Comment by hitchstory

hitchstory Feb 17, 2025 parent

>But the before-test is strictly negative

I actually did this the other day on a piece of code. I was feeling a bit lazy. I didn't write the test and I figured that making the type checker catch it was enough. I still didn't write a test after either though.

Anecdotally I've always found that tests which cover real life bugs are in the class of test with the highest chance of catching future regressions. So even if it does exist, I'm still mildly skeptical of the idea that tests that catch bugs that compilers have been provoked into also catching are strictly negative.

>And yet I see TDD practitioners as the primary source of such tests

I find the precise opposite to be true. TDD are more likely to tie requirements to tests because they write them directly after getting requirements. Test-after practitioners more likely tie implementation to the test.

It's always possible to write a shit implementation-tied test with TDD, but the person who writes a shit test with TDD will write a shit implementation tied test after too. What did TDD have to do with that? Nothing.

>if you are dogmatically writing a test for every intermediate change, you will end up with lots of extra tests that assert things in order to satisfy the TDD dogma rather than the specific needs of the problem.

I find that this only really happens when you practice TDD with very loose typing. If you practice strict typing, the tests will invariably be narrowed down to ones which address the specific needs of the problem.

Again - without TDD and writing the test after, loose typing is still a shit show. So, I see this as another issue which is about something separate to TDD.

>Obviously this can be avoided with judgement - but if you have sound independent judgement you don't need to adhere to specific philosophies

I think this is conflating "TDD is a panacea" with "if it is valuable to write a test, it's always better to write it before". I've never thought the former, but the examples you've listed here look to me only like examples of where TDD didn't save somebody from making a mistake that was about a separate issue (types, poor quality test). None of them are examples of "actually writing the test after would have been better".

>When implementing to a spec you are absolutely right, but a very small amount of software is completely or even mostly specified in advance.

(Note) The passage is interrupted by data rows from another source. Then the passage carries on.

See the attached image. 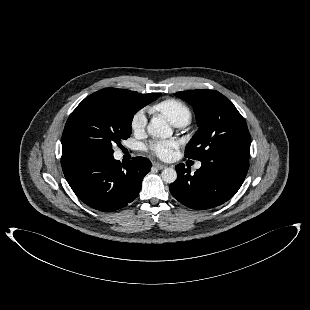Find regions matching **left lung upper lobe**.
I'll use <instances>...</instances> for the list:
<instances>
[{"label": "left lung upper lobe", "instance_id": "left-lung-upper-lobe-1", "mask_svg": "<svg viewBox=\"0 0 310 310\" xmlns=\"http://www.w3.org/2000/svg\"><path fill=\"white\" fill-rule=\"evenodd\" d=\"M175 95L194 108L199 127L185 148V157L201 162L219 158L248 161L250 134L236 107L215 90H189Z\"/></svg>", "mask_w": 310, "mask_h": 310}]
</instances>
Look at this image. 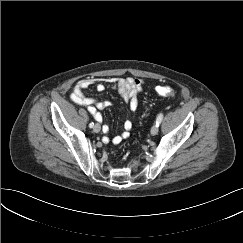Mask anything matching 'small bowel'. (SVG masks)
<instances>
[{"label":"small bowel","instance_id":"small-bowel-1","mask_svg":"<svg viewBox=\"0 0 243 243\" xmlns=\"http://www.w3.org/2000/svg\"><path fill=\"white\" fill-rule=\"evenodd\" d=\"M144 81L139 78H108L99 79L95 77H89L79 80L73 91L70 94L71 100L81 106H86L89 108L90 113L97 121H102V115L99 110L110 107L111 102L108 100H98L96 98L85 95V91L91 86H95L96 90L102 92L105 90L106 86H110L116 89L123 100L128 104L131 111H135L138 107V97L143 90ZM133 127V122L127 120L124 122V130L111 139L113 144H119L123 139L129 136V131ZM103 131L107 133L109 127L107 125L103 126ZM108 137L104 138V142H109Z\"/></svg>","mask_w":243,"mask_h":243}]
</instances>
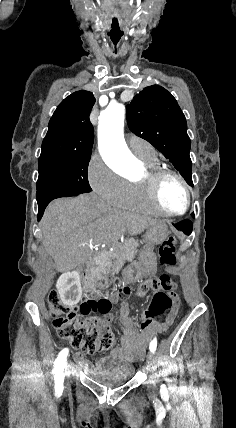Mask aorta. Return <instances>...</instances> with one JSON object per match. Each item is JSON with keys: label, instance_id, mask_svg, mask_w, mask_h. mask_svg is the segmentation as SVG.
<instances>
[{"label": "aorta", "instance_id": "1", "mask_svg": "<svg viewBox=\"0 0 236 428\" xmlns=\"http://www.w3.org/2000/svg\"><path fill=\"white\" fill-rule=\"evenodd\" d=\"M125 107L109 105L99 117L98 146L105 162L126 176H130L137 160L128 149L124 135Z\"/></svg>", "mask_w": 236, "mask_h": 428}]
</instances>
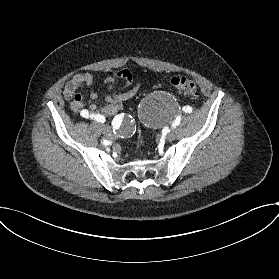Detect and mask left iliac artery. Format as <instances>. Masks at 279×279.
I'll list each match as a JSON object with an SVG mask.
<instances>
[{
	"label": "left iliac artery",
	"instance_id": "obj_1",
	"mask_svg": "<svg viewBox=\"0 0 279 279\" xmlns=\"http://www.w3.org/2000/svg\"><path fill=\"white\" fill-rule=\"evenodd\" d=\"M183 111L186 112V113H190L192 112V108L190 106H184L183 107ZM178 125V124H177ZM176 126V125H175Z\"/></svg>",
	"mask_w": 279,
	"mask_h": 279
}]
</instances>
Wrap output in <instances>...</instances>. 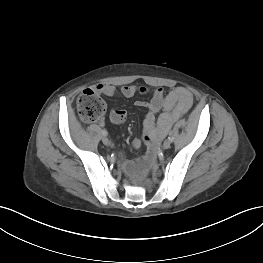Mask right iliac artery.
<instances>
[{
	"instance_id": "right-iliac-artery-1",
	"label": "right iliac artery",
	"mask_w": 263,
	"mask_h": 263,
	"mask_svg": "<svg viewBox=\"0 0 263 263\" xmlns=\"http://www.w3.org/2000/svg\"><path fill=\"white\" fill-rule=\"evenodd\" d=\"M102 134L104 135V136H107V131L106 130H102Z\"/></svg>"
}]
</instances>
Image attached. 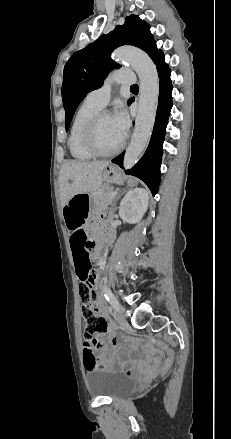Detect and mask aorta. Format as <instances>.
<instances>
[{"label": "aorta", "instance_id": "aorta-1", "mask_svg": "<svg viewBox=\"0 0 231 439\" xmlns=\"http://www.w3.org/2000/svg\"><path fill=\"white\" fill-rule=\"evenodd\" d=\"M117 61L129 63L140 80V96L135 128L123 160L125 169H131L140 159L155 123L159 99V77L155 64L143 51L121 47L114 51Z\"/></svg>", "mask_w": 231, "mask_h": 439}]
</instances>
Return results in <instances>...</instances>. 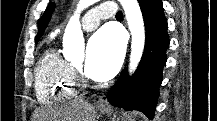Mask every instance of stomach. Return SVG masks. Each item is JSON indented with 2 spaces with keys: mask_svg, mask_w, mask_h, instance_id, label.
<instances>
[{
  "mask_svg": "<svg viewBox=\"0 0 217 121\" xmlns=\"http://www.w3.org/2000/svg\"><path fill=\"white\" fill-rule=\"evenodd\" d=\"M98 111H99L101 114H104V113L108 112V109H107V108H103V107H98Z\"/></svg>",
  "mask_w": 217,
  "mask_h": 121,
  "instance_id": "0dacf381",
  "label": "stomach"
}]
</instances>
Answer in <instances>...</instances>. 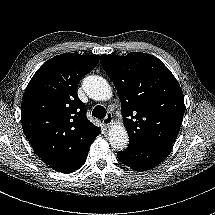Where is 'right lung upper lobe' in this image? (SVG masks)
<instances>
[{"label":"right lung upper lobe","instance_id":"cb5924a9","mask_svg":"<svg viewBox=\"0 0 215 215\" xmlns=\"http://www.w3.org/2000/svg\"><path fill=\"white\" fill-rule=\"evenodd\" d=\"M99 56L64 53L45 62L30 80L22 99L24 134L52 169L69 173L80 166L98 129L86 117L77 86Z\"/></svg>","mask_w":215,"mask_h":215}]
</instances>
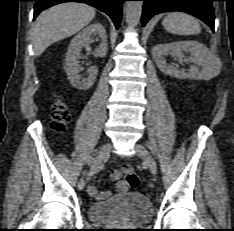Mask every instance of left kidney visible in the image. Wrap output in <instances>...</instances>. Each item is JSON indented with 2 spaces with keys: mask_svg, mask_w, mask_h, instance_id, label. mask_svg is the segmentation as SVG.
Returning a JSON list of instances; mask_svg holds the SVG:
<instances>
[{
  "mask_svg": "<svg viewBox=\"0 0 234 231\" xmlns=\"http://www.w3.org/2000/svg\"><path fill=\"white\" fill-rule=\"evenodd\" d=\"M184 52L190 54L187 60L201 66V69L192 65L189 72L184 73L180 72L173 63H166V55L170 54L173 57L184 58ZM152 56L156 65L163 73L179 79L210 80L216 77L222 68L220 59L198 41H178L159 44L153 47Z\"/></svg>",
  "mask_w": 234,
  "mask_h": 231,
  "instance_id": "left-kidney-1",
  "label": "left kidney"
}]
</instances>
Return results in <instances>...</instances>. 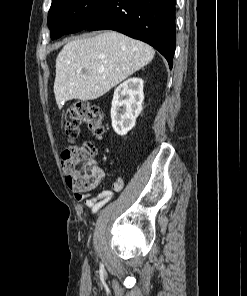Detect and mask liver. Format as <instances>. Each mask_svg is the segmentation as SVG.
I'll return each instance as SVG.
<instances>
[{
  "label": "liver",
  "instance_id": "1",
  "mask_svg": "<svg viewBox=\"0 0 247 296\" xmlns=\"http://www.w3.org/2000/svg\"><path fill=\"white\" fill-rule=\"evenodd\" d=\"M148 44L116 31L68 42L56 58L54 94L58 108L66 101L94 100L152 61Z\"/></svg>",
  "mask_w": 247,
  "mask_h": 296
}]
</instances>
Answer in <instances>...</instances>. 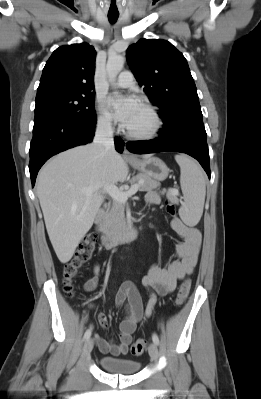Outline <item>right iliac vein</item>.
Instances as JSON below:
<instances>
[{
	"mask_svg": "<svg viewBox=\"0 0 261 399\" xmlns=\"http://www.w3.org/2000/svg\"><path fill=\"white\" fill-rule=\"evenodd\" d=\"M93 345H94V343H93L92 339H88L85 342L84 347H83V351H82V357L85 358V357L89 356L90 352L93 349Z\"/></svg>",
	"mask_w": 261,
	"mask_h": 399,
	"instance_id": "obj_1",
	"label": "right iliac vein"
}]
</instances>
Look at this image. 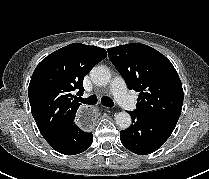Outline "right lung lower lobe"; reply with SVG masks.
Listing matches in <instances>:
<instances>
[{
    "label": "right lung lower lobe",
    "mask_w": 209,
    "mask_h": 179,
    "mask_svg": "<svg viewBox=\"0 0 209 179\" xmlns=\"http://www.w3.org/2000/svg\"><path fill=\"white\" fill-rule=\"evenodd\" d=\"M45 140L57 152L75 155L89 148L93 141V134L84 132L72 120Z\"/></svg>",
    "instance_id": "obj_1"
}]
</instances>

Why on earth would you do that? If I write even a single line of production code I have specified what that line of code is going to do. I have watched juniors flail around and do this when getting vague specs but seniors generally try to nail down a user story tight with a combination of code investigation, spiking and dialog with stakeholders before writing code that they would otherwise have to toss in the trash can if it wasn't fit for purpose.

To me this isn't related to TDD either. Whether or not I practice TDD, I don't fuck around writing or changing production code if I don't know precisely what result it is I want to achieve. Ever.

Future requirements will probably remain vague but never the ones I'm implementing right now.

>I agree this can lead to brittle tests and lack of spec adherence, but if you are iterating on intermediate state and writing tests as you go, the structure of the code you wrote 30 seconds ago is very much influencing the test you're writing now.

Only if the spec is changing too. This sometimes happens if I discover some issue by looking at the code, but in general my test remains relatively static while the code underneath it iterates.

This obviously wouldn't happen if you wrote implementation-tied tests rather than specification-tied tests but... maybe just don't do that?

>Another issue is that fault injection tests basically require coupling to the implementation

All tests requiring coupling to implementation in some way. The goal is to loosely couple as possible while maximizing speed, ease of use, etc. I'm not really sure why fault injection should be treated as special. If you need to refactor the test harness to allow it, that's probably a really good idea.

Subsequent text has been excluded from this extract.